Excerpt to read:
There are three main aspects which created Warner's particular writing style in The Wide, Wide World. The first aspect is the time in which the book was written. With Webster having furthered the development of the American dialect with his 1828 publication of the first American dictionary, America was still gaining its own literary voice in 1850 when The Wide, Wide World was published.

It is readily apparent from the first page that this novel's style is archaic with lines such as "Driven thus to her own resources, Ellen betook herself to the window and sought amusement there."

The next aspect of Warner's style is that The Wide, Wide World is also a didactic piece. Warner's style was aimed at giving an accurate portrayal of the social limitations imposed upon nineteenth-century women, and aimed at promoting the benefits of Christian morality. The Wide, Wide World was republished in 1987 by the Feminist Press, showing the claims it holds to furthering gender equality. And one can see that Warner's style was aimed at promoting Christian morals because one of the main themes of this novel is about finding strength in religious devotion.

Requirement A:
Translate this sentence from the passage on Warner's style into Spanish: "The first aspect is the time in which the book was written."
Requirement B:
From the passage on Warner's style, extract the stretch from "There are three" through "World was published.".
The data are not needed.

Data excerpted from a collection:
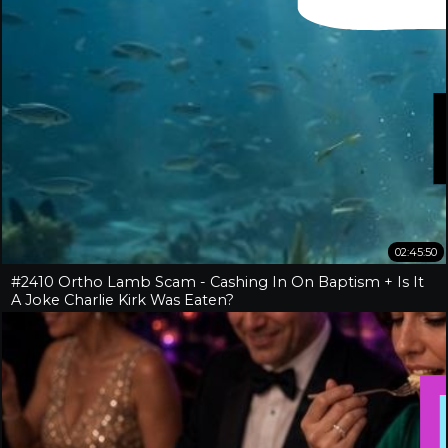
02:45:50
#2410 Ortho Lamb Scam - Cashing In On Baptism + Is It
A Joke Charlie Kirk Was Eaten?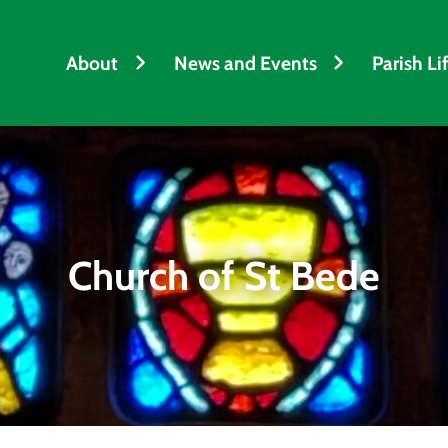
About
News and Events
Parish Li
Church of St Bede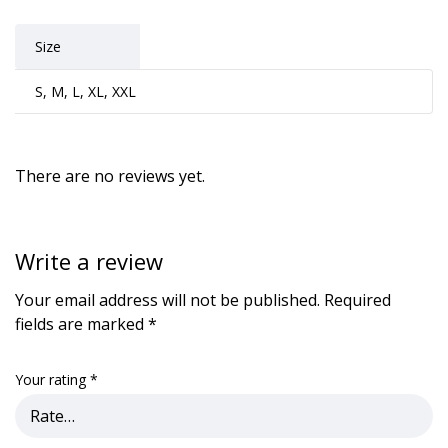
Size
S, M, L, XL, XXL
There are no reviews yet.
Write a review
Your email address will not be published.
Required
fields are marked
*
Your rating
*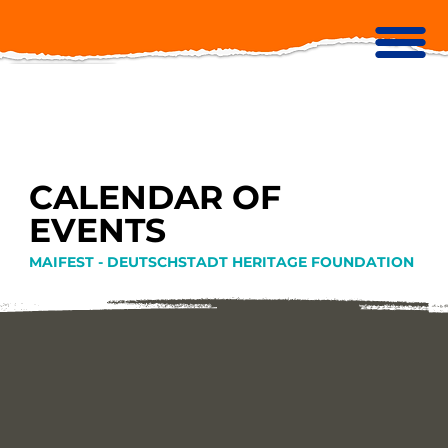
CALENDAR OF
EVENTS
MAIFEST - DEUTSCHSTADT HERITAGE FOUNDATION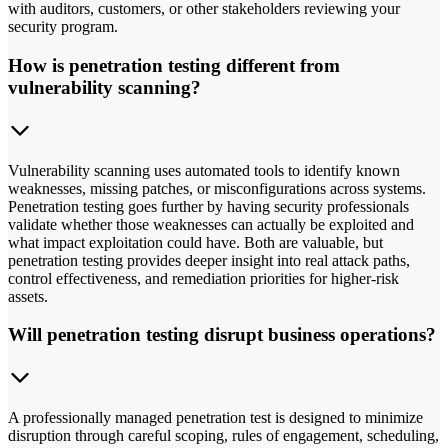
with auditors, customers, or other stakeholders reviewing your
security program.
How is penetration testing different from
vulnerability scanning?
Vulnerability scanning uses automated tools to identify known
weaknesses, missing patches, or misconfigurations across systems.
Penetration testing goes further by having security professionals
validate whether those weaknesses can actually be exploited and
what impact exploitation could have. Both are valuable, but
penetration testing provides deeper insight into real attack paths,
control effectiveness, and remediation priorities for higher-risk
assets.
Will penetration testing disrupt business operations?
A professionally managed penetration test is designed to minimize
disruption through careful scoping, rules of engagement, scheduling,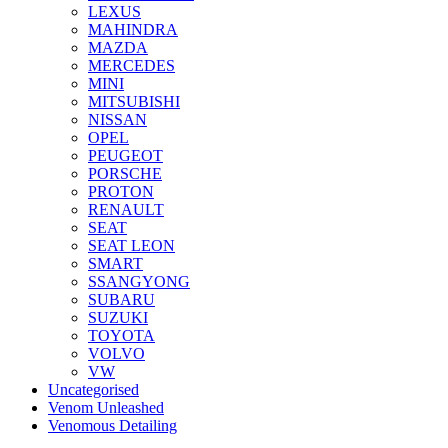
LEXUS
MAHINDRA
MAZDA
MERCEDES
MINI
MITSUBISHI
NISSAN
OPEL
PEUGEOT
PORSCHE
PROTON
RENAULT
SEAT
SEAT LEON
SMART
SSANGYONG
SUBARU
SUZUKI
TOYOTA
VOLVO
VW
Uncategorised
Venom Unleashed
Venomous Detailing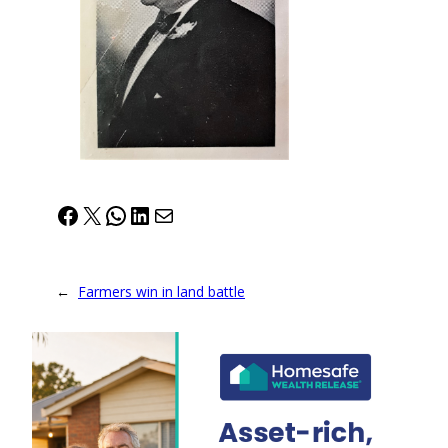
Facebook
X
WhatsApp
LinkedIn
Mail
←
Farmers win in land battle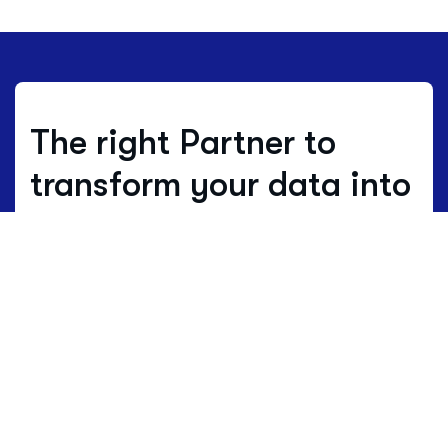
The right Partner to
transform your data into
decisions.
Where others estimate, we work with
real data.
Data is not just numbers, but
the living language of a territory.
HBenchmark translates this complex
language into clear maps of opportunity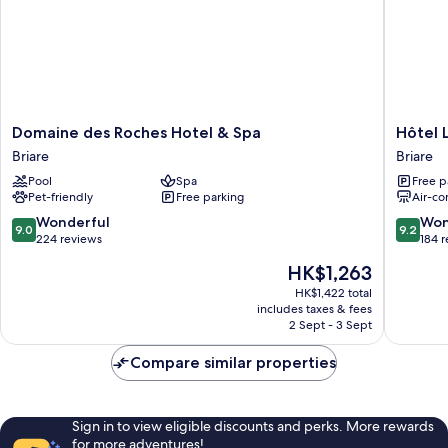
Domaine
Hôtel
Domaine des Roches Hotel & Spa
Hôtel 
des
Le
Briare
Briare
Roches
Cerf
Pool
Spa
Free p
Hotel
Briare
Pet-friendly
Free parking
Air-co
&
Spa
9.0
9.2
Wonderful
Won
9.0
9.2
Briare
out
out
224 reviews
184 
of
of
The
HK$1,263
10,
10,
price
Wonderful,
Wonderf
HK$1,422 total
is
includes taxes & fees
224
184
HK$1,263
2 Sept - 3 Sept
reviews
reviews
Compare similar properties
Sign in to view eligible discounts and perks. More rewards
for more adventures!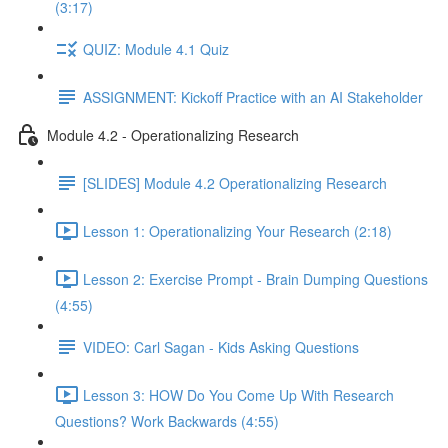
(3:17)
QUIZ: Module 4.1 Quiz
ASSIGNMENT: Kickoff Practice with an AI Stakeholder
Module 4.2 - Operationalizing Research
[SLIDES] Module 4.2 Operationalizing Research
Lesson 1: Operationalizing Your Research (2:18)
Lesson 2: Exercise Prompt - Brain Dumping Questions
(4:55)
VIDEO: Carl Sagan - Kids Asking Questions
Lesson 3: HOW Do You Come Up With Research
Questions? Work Backwards (4:55)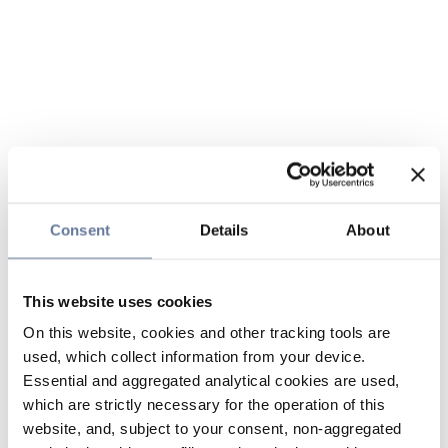
Consent
Details
About
This website uses cookies
On this website, cookies and other tracking tools are
used, which collect information from your device.
Essential and aggregated analytical cookies are used,
which are strictly necessary for the operation of this
website, and, subject to your consent, non-aggregated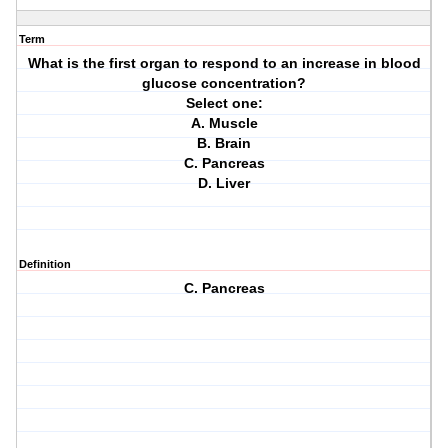
Term
What is the first organ to respond to an increase in blood
glucose concentration?
Select one:
A. Muscle
B. Brain
C. Pancreas
D. Liver
Definition
C. Pancreas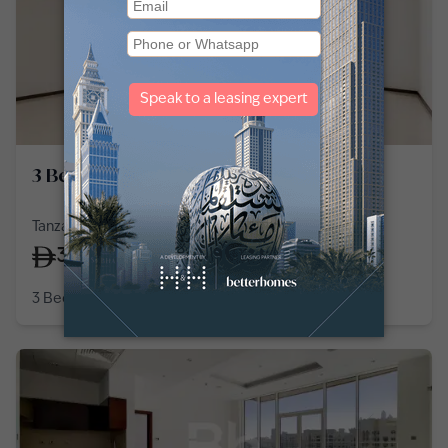
3 Bedroom Apartment in Palm Jumeirah
Tanzanite, Tiara Residences, Palm Jumeirah
330,000
/
year
3 Bedroom
4 Baths
2,266
sq ft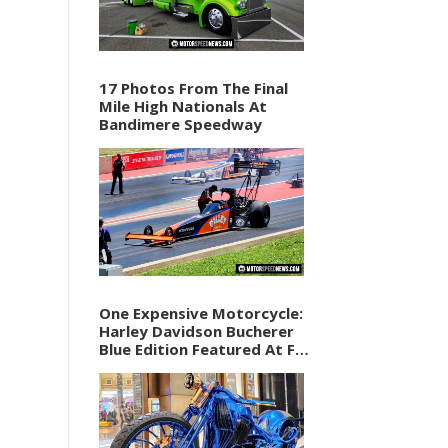
17 Photos From The Final
Mile High Nationals At
Bandimere Speedway
One Expensive Motorcycle:
Harley Davidson Bucherer
Blue Edition Featured At F1
Vegas Weekend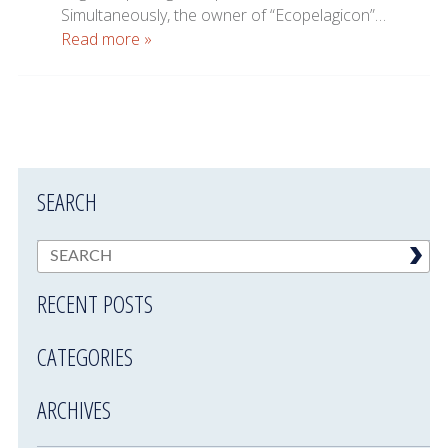
Simultaneously, the owner of “Ecopelagicon”…
Read more »
SEARCH
RECENT POSTS
CATEGORIES
ARCHIVES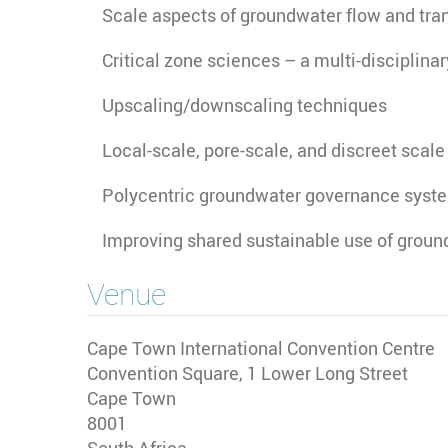
Scale aspects of groundwater flow and tra
Critical zone sciences – a multi-disciplina
Upscaling/downscaling techniques
Local-scale, pore-scale, and discreet scale
Polycentric groundwater governance syst
Improving shared sustainable use of ground
Venue
Cape Town International Convention Centre
Convention Square, 1 Lower Long Street
Cape Town
8001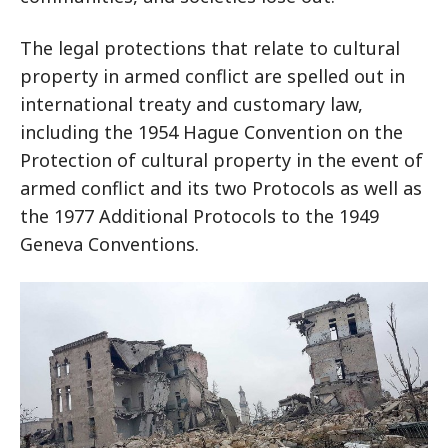
The legal protections that relate to cultural
property in armed conflict are spelled out in
international treaty and customary law,
including the 1954 Hague Convention on the
Protection of cultural property in the event of
armed conflict and its two Protocols as well as
the 1977 Additional Protocols to the 1949
Geneva Conventions.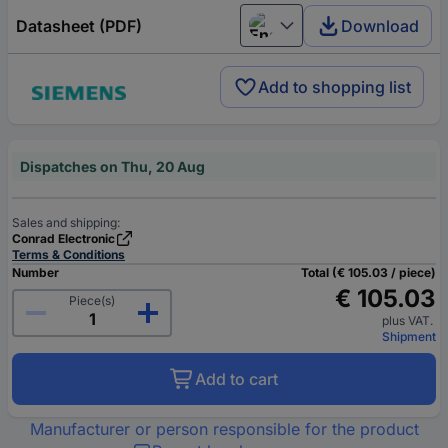
Datasheet (PDF)
Download
English
Add to shopping list
Dispatches on Thu, 20 Aug
Sales and shipping:
Conrad Electronic
Terms & Conditions
Number
Total (€ 105.03 / piece)
€ 105.03
Piece(s)
plus VAT.
Shipment
Add to cart
Manufacturer or person responsible for the product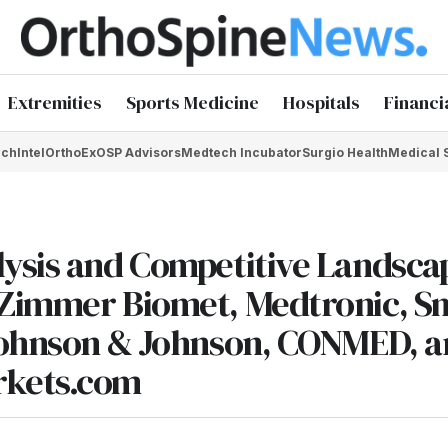
Extremities
Sports Medicine
Hospitals
Financi
chIntel
OrthoEx
OSP Advisors
Medtech Incubator
Surgio Health
Medical 
lysis and Competitive Landsca
 Zimmer Biomet, Medtronic, S
 Johnson & Johnson, CONMED, 
rkets.com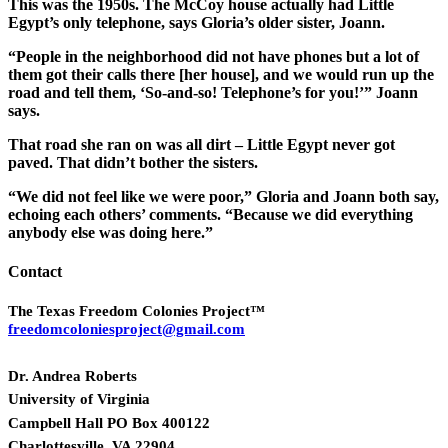
This was the 1950s. The McCoy house actually had Little
Egypt’s only telephone, says Gloria’s older sister, Joann.
“People in the neighborhood did not have phones but a lot of
them got their calls there [her house], and we would run up the
road and tell them, ‘So-and-so! Telephone’s for you!’” Joann
says.
That road she ran on was all dirt – Little Egypt never got
paved. That didn’t bother the sisters.
“We did not feel like we were poor,” Gloria and Joann both say,
echoing each others’ comments. “Because we did everything
anybody else was doing here.”
Contact
The Texas Freedom Colonies Project™
freedomcoloniesproject@gmail.com
Dr. Andrea Roberts
University of Virginia
Campbell Hall PO Box 400122
Charlottesville, VA 22904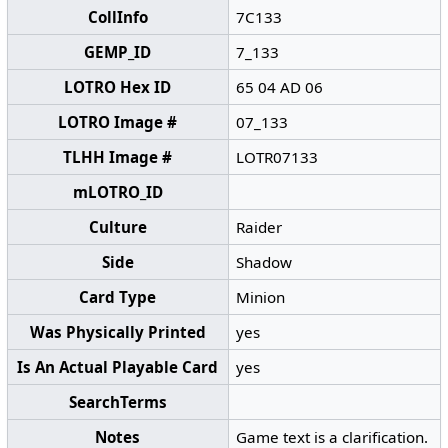
CollInfo
7C133
GEMP_ID
7_133
LOTRO Hex ID
65 04 AD 06
LOTRO Image #
07_133
TLHH Image #
LOTR07133
mLOTRO_ID
Culture
Raider
Side
Shadow
Card Type
Minion
Was Physically Printed
yes
Is An Actual Playable Card
yes
SearchTerms
Notes
Game text is a clarification.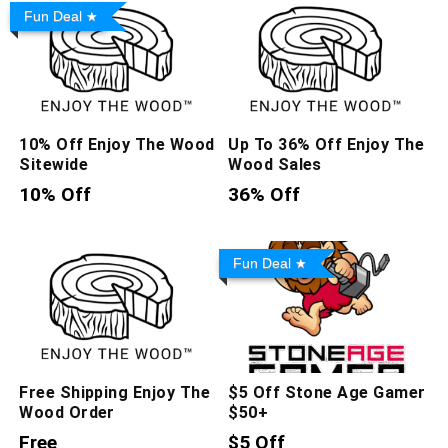
Fun Deal
10% Off Enjoy The Wood
Up To 36% Off Enjoy The
Sitewide
Wood Sales
10% Off
36% Off
Fun Deal
Free Shipping Enjoy The
$5 Off Stone Age Gamer
Wood Order
$50+
Free
$5 Off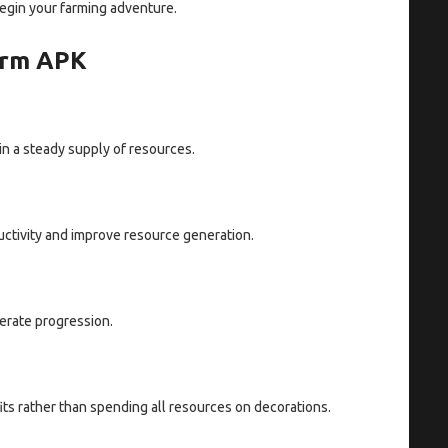
egin your farming adventure.
Farm APK
in a steady supply of resources.
uctivity and improve resource generation.
erate progression.
its rather than spending all resources on decorations.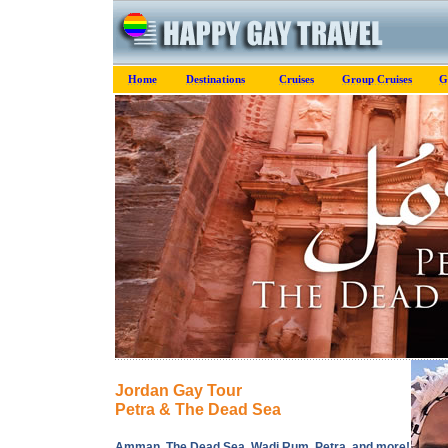
Home
Destinations
Cruises
Group Cruises
G
Jordan Gay Tour
Petra & The Dead Sea
Amman, The Dead Sea, Wadi Rum, Petra, and more!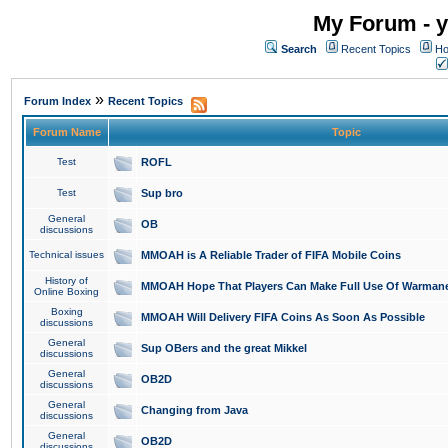
My Forum - y
Search
Recent Topics
Ho
»
Forum Index
Recent Topics
Forum Name
Topic
Test
ROFL
Test
Sup bro
General
OB
discussions
Technical issues
MMOAH is A Reliable Trader of FIFA Mobile Coins
History of
MMOAH Hope That Players Can Make Full Use Of Warman
Online Boxing
Boxing
MMOAH Will Delivery FIFA Coins As Soon As Possible
discussions
General
Sup OBers and the great Mikkel
discussions
General
OB2D
discussions
General
Changing from Java
discussions
General
OB2D
discussions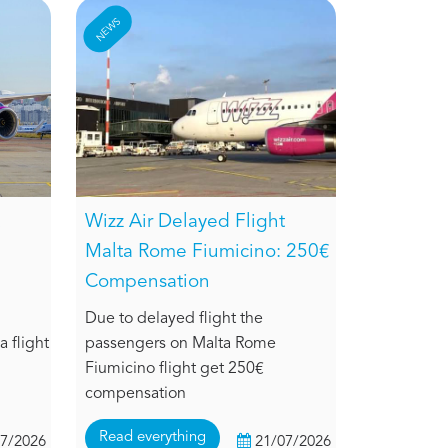
NEWS
Wizz Air Delayed Flight
Malta Rome Fiumicino: 250€
Compensation
Due to delayed flight the
 flight
passengers on Malta Rome
Fiumicino flight get 250€
compensation
Read everything
07/2026
21/07/2026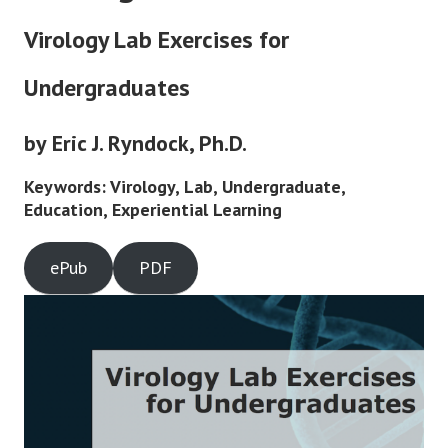
Virology Lab Exercises for
Undergraduates
by Eric J. Ryndock, Ph.D.
Keywords: Virology, Lab, Undergraduate,
Education, Experiential Learning
ePub
PDF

Exercise output A:
El primer aspecto es la época en que se escribió el libro.

Exercise output B:
There are three main aspects which created Warner's particular writing style in The Wide, Wide World. The first aspect is the time in which the book was written. With Webster having furthered the development of the American dialect with his 1828 publication of the first American dictionary, America was still gaining its own literary voice in 1850 when The Wide, Wide World was published.